WHAT YOU WILL DO: Copy the material below word for word, leaving out the pictures.

==============================

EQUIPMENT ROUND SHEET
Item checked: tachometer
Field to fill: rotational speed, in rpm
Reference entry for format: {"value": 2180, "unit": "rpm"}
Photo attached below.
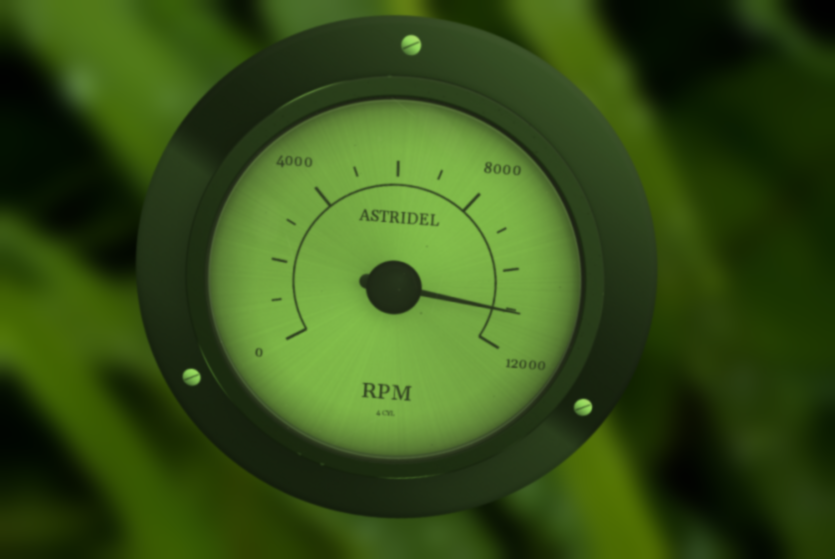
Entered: {"value": 11000, "unit": "rpm"}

==============================

ANSWER TO THIS PROBLEM:
EQUIPMENT ROUND SHEET
Item checked: tachometer
Field to fill: rotational speed, in rpm
Reference entry for format: {"value": 2180, "unit": "rpm"}
Photo attached below.
Entered: {"value": 11000, "unit": "rpm"}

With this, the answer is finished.